Chromogranin A in serum can, however, be raised for a series of other conditions such as medications for ulcers/dyspepsia (proton pump inhibitors, H2 antagonists), gastritis, renal failure, hepatic failure, and disturbances of other hormone-producing organs. Certain other cancer types can also cause elevated chromogranin A in serum. 

Interpretation of raised chromogranin A values can therefore be difficult. The test should not be taken randomly, but only if there is suspicion of a neuroendocrine tumor (6).

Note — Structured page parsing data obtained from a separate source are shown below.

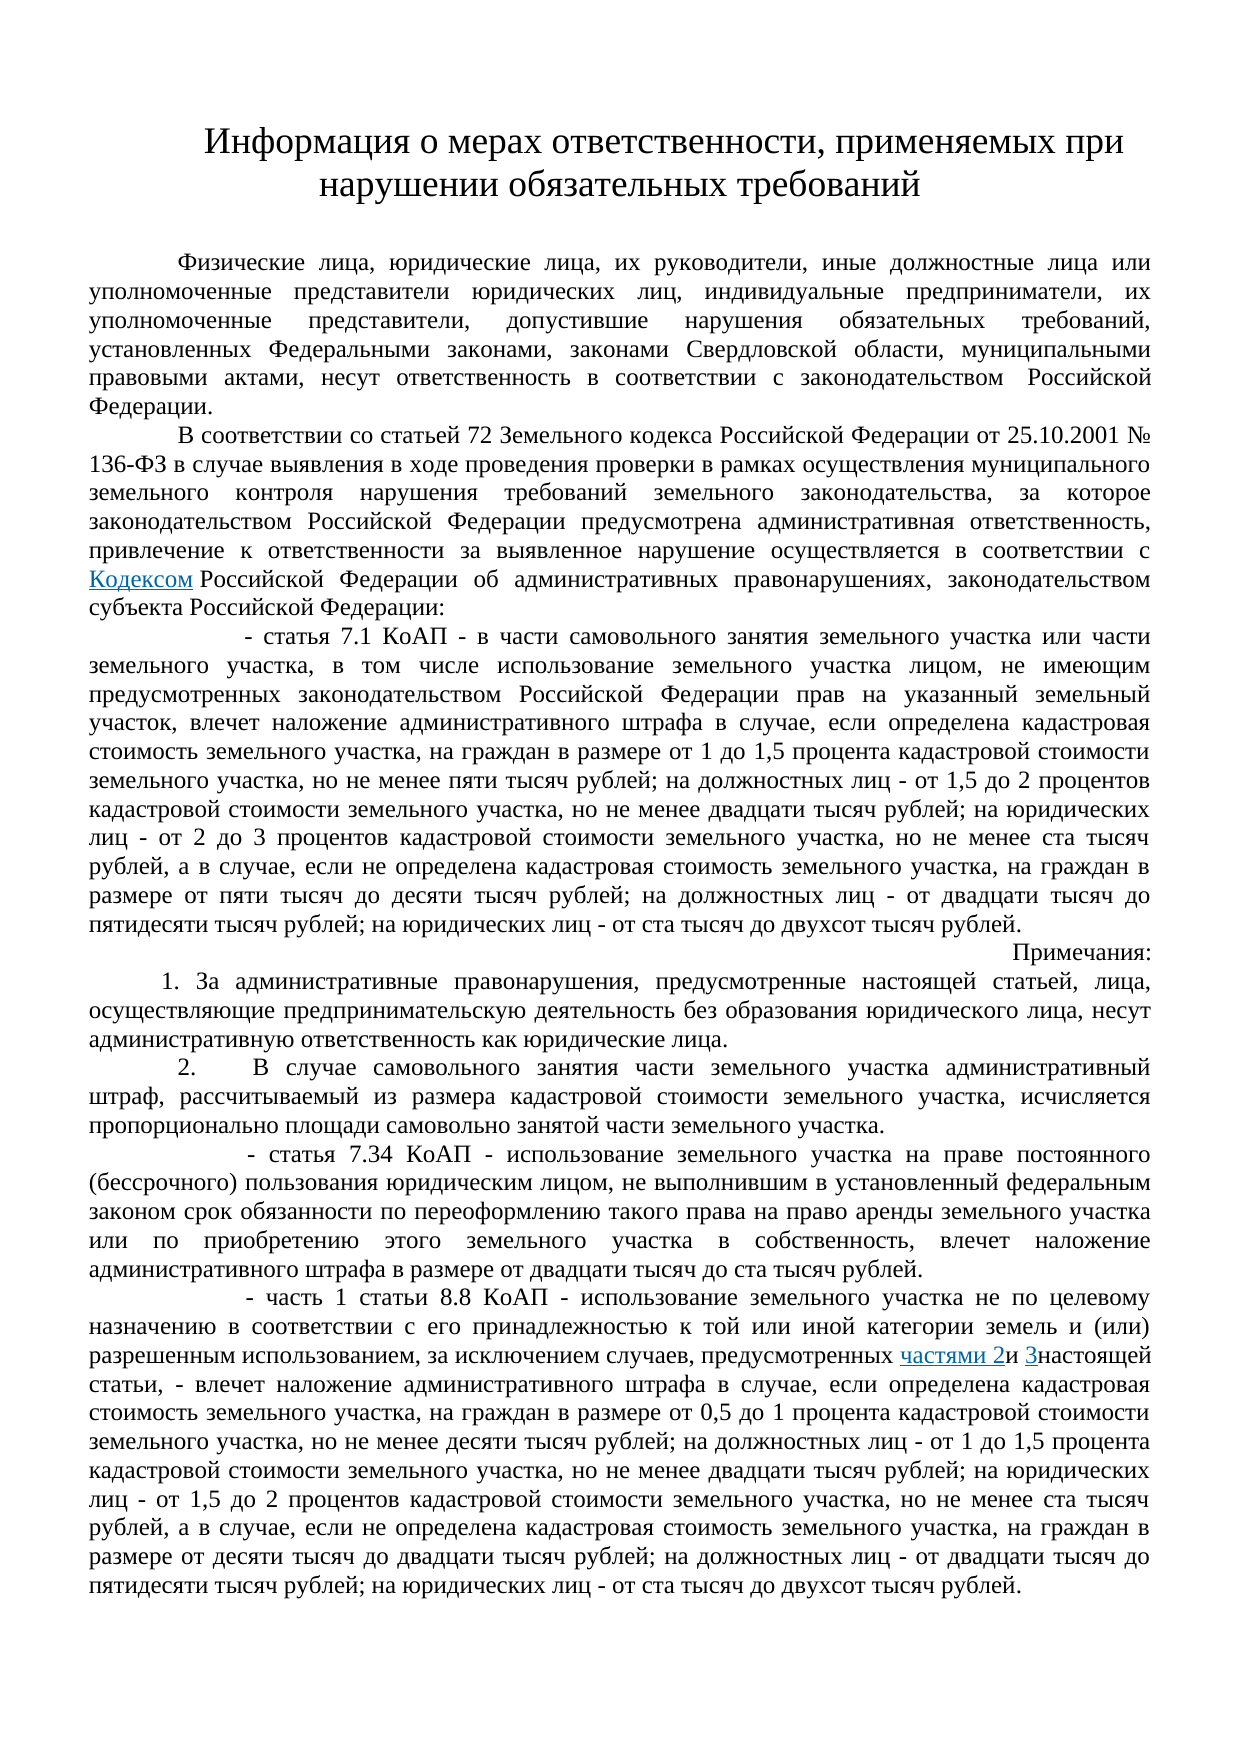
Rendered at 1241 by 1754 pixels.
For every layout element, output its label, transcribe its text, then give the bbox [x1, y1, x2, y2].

text - часть 1 статьи 8.8 КоАП - использование земельного участка не по целевому назначению в соответствии с его принадлежностью к той или иной категории земель и (или) разрешенным использованием, за исключением случаев, предусмотренных частями 2и 3настоящей статьи, - влечет наложение административного штрафа в случае, если определена кадастровая стоимость земельного участка, на граждан в размере от 0,5 до 1 процента кадастровой стоимости земельного участка, но не менее десяти тысяч рублей; на должностных лиц - от 1 до 1,5 процента кадастровой стоимости земельного участка, но не менее двадцати тысяч рублей; на юридических лиц - от 1,5 до 2 процентов кадастровой стоимости земельного участка, но не менее ста тысяч рублей, а в случае, если не определена кадастровая стоимость земельного участка, на граждан в размере от десяти тысяч до двадцати тысяч рублей; на должностных лиц - от двадцати тысяч до пятидесяти тысяч рублей; на юридических лиц - от ста тысяч до двухсот тысяч рублей. [88, 1282, 1152, 1599]
text - статья 7.34 КоАП - использование земельного участка на праве постоянного (бессрочного) пользования юридическим лицом, не выполнившим в установленный федеральным законом срок обязанности по переоформлению такого права на право аренды земельного участка или по приобретению этого земельного участка в собственность, влечет наложение административного штрафа в размере от двадцати тысяч до ста тысяч рублей. [88, 1139, 1152, 1282]
text Примечания: 1. За административные правонарушения, предусмотренные настоящей статьей, лица, осуществляющие предпринимательскую деятельность без образования юридического лица, несут административную ответственность как юридические лица. [88, 937, 1152, 1052]
text - статья 7.1 КоАП - в части самовольного занятия земельного участка или части земельного участка, в том числе использование земельного участка лицом, не имеющим предусмотренных законодательством Российской Федерации прав на указанный земельный участок, влечет наложение административного штрафа в случае, если определена кадастровая стоимость земельного участка, на граждан в размере от 1 до 1,5 процента кадастровой стоимости земельного участка, но не менее пяти тысяч рублей; на должностных лиц - от 1,5 до 2 процентов кадастровой стоимости земельного участка, но не менее двадцати тысяч рублей; на юридических лиц - от 2 до 3 процентов кадастровой стоимости земельного участка, но не менее ста тысяч рублей, а в случае, если не определена кадастровая стоимость земельного участка, на граждан в размере от пяти тысяч до десяти тысяч рублей; на должностных лиц - от двадцати тысяч до пятидесяти тысяч рублей; на юридических лиц - от ста тысяч до двухсот тысяч рублей. [88, 621, 1152, 937]
text В соответствии со статьей 72 Земельного кодекса Российской Федерации от 25.10.2001 № 136-ФЗ в случае выявления в ходе проведения проверки в рамках осуществления муниципального земельного контроля нарушения требований земельного законодательства, за которое законодательством Российской Федерации предусмотрена административная ответственность, привлечение к ответственности за выявленное нарушение осуществляется в соответствии с Кодексом Российской Федерации об административных правонарушениях, законодательством субъекта Российской Федерации: [88, 420, 1152, 621]
text Информация о мерах ответственности, применяемых при нарушении обязательных требований [88, 118, 1152, 204]
text Физические лица, юридические лица, их руководители, иные должностные лица или уполномоченные представители юридических лиц, индивидуальные предприниматели, их уполномоченные представители, допустившие нарушения обязательных требований, установленных Федеральными законами, законами Свердловской области, муниципальными правовыми актами, несут ответственность в соответствии с законодательством Российской Федерации. [88, 247, 1152, 420]
list В случае самовольного занятия части земельного участка административный штраф, рассчитываемый из размера кадастровой стоимости земельного участка, исчисляется пропорционально площади самовольно занятой части земельного участка. [88, 1052, 1152, 1139]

5-hydroxyindoleacetic acid (5-HIAA), which is a byproduct of serotonin, can be detected in raised levels in urine in 24 hours from patients with serotonin-producing tumors. These patients often have diarrhea and flushing. Elevated 5-HIAA is also found from tumors originating from the small intestines and first part of the colon. Raised levels are also observed after intake of certain foods such as bananas, tomoatoes, avocadoes, chocolate, pineapple, certain medications, and other diseases (7). 5-HIAA can be analyzed in a morning spot urine sample, 24-hour collection does not seem to be necessary.

Image diagnostics

A CT scan with oral and intravenous contrast is the most sensitive radiological examination. Images of both the arterial and potovenous phase are very important. Neuroendocrine tumors are normally hypervascular and are sometimes visible:  

  • only in the arterial phase
  • only in the venous phase
  • on MRI but not CT
  • only on ultrasound

A patient with liver metastasis may have some metastases which are only visible on CT and some which are only visible on MRI or ultrasound.

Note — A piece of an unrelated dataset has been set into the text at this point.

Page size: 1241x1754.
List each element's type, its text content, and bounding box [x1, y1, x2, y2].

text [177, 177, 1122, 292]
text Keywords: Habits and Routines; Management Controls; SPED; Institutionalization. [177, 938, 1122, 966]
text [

Intestinal MRI or X-ray with contrast can detect neuroendocrine tumors. The tumors can be <1 cm, and for the detection, the radiological procedures and interpretations must be of good quality.

Image examples:

  • CT
  • CT lungs 
  • Ultrasound
  • X-ray  

Endoscopic examinations

  • Gastroscopy is a useful work-up for neuroendocrine tumors in the stomach and duodenum . Small tumors in the stomach can be removed endoscopically.
  • Endoscopic ultrasound can detect tumors in the pancreas/duodenum which are not visible by CT/MRI/ordinary ultrasound.
  • Coloscopy may detect tumors in the colon and rectum. Small tumors can be removed during the procedure.

Octreotide scan

This type of scan is based on a radioactive isotope (as 111Indium) which is injected intravenously. This isotope which is attached to a somatostatin analogue (octreotide) binds to somatostatin receptors in the body. An increase of this tracer is detected by scanning the patient with a gamma camera. Over 50% of all neuroendocrine tumors have somatostatin receptors and will only be visible on octreotide scintigraphy . The tumor should normally be 1 cm or greater to be detected. Octreotide scintigraphy is not very specific for neuroendocrine tumors. Uptake is observed in a series of cancer forms such as lung cancer, lymphomas, and breast cancer. Inflammatory processes may also give rise to positive scans.


PET with 18F-FDG as a tracer is not very sensitive for neuroendocrine tumors and does not have a place in routine work-up. Some tracers, for instance 68Gallium, has a very high sensitivity for neuroendocrine tumors.